**WORK TO BE COMPLETED**
Please write out the full listing beneath this line exactly, skipping its images.

**SOURCE DATA**
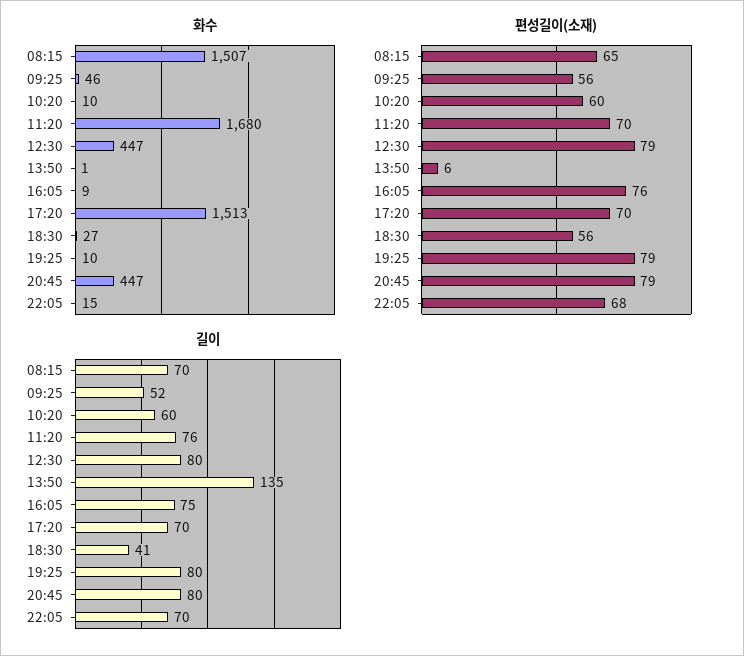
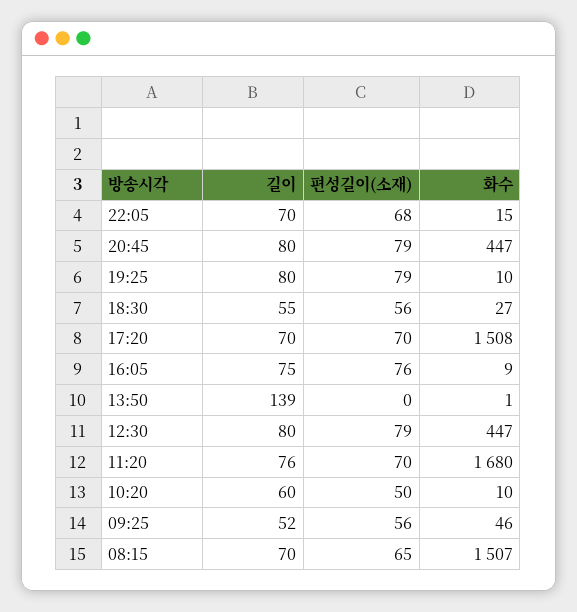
  {
    "화수": {
      "08:15": 1507,
      "09:25": 46,
      "10:20": 10,
      "11:20": 1680,
      "12:30": 447,
      "13:50": 1,
      "16:05": 9,
-     "17:20": 1513,
+     "17:20": 1508,
      "18:30": 27,
      "19:25": 10,
      "20:45": 447,
      "22:05": 15
    },
    "편성길이(소재)": {
      "08:15": 65,
      "09:25": 56,
-     "10:20": 60,
+     "10:20": 50,
      "11:20": 70,
      "12:30": 79,
-     "13:50": 6,
+     "13:50": 0,
      "16:05": 76,
      "17:20": 70,
      "18:30": 56,
      "19:25": 79,
      "20:45": 79,
      "22:05": 68
    },
    "길이": {
      "08:15": 70,
      "09:25": 52,
      "10:20": 60,
      "11:20": 76,
      "12:30": 80,
-     "13:50": 135,
+     "13:50": 139,
      "16:05": 75,
      "17:20": 70,
-     "18:30": 41,
+     "18:30": 55,
      "19:25": 80,
      "20:45": 80,
      "22:05": 70
    }
  }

**TASK OUTPUT**
  {
    "화수": {
      "08:15": 1507,
      "09:25": 46,
      "10:20": 10,
      "11:20": 1680,
      "12:30": 447,
      "13:50": 1,
      "16:05": 9,
-     "17:20": 1513,
+     "17:20": 1508,
      "18:30": 27,
      "19:25": 10,
      "20:45": 447,
      "22:05": 15
    },
    "편성길이(소재)": {
      "08:15": 65,
      "09:25": 56,
-     "10:20": 60,
+     "10:20": 50,
      "11:20": 70,
      "12:30": 79,
-     "13:50": 6,
+     "13:50": 0,
      "16:05": 76,
      "17:20": 70,
      "18:30": 56,
      "19:25": 79,
      "20:45": 79,
      "22:05": 68
    },
    "길이": {
      "08:15": 70,
      "09:25": 52,
      "10:20": 60,
      "11:20": 76,
      "12:30": 80,
-     "13:50": 135,
+     "13:50": 139,
      "16:05": 75,
      "17:20": 70,
-     "18:30": 41,
+     "18:30": 55,
      "19:25": 80,
      "20:45": 80,
      "22:05": 70
    }
  }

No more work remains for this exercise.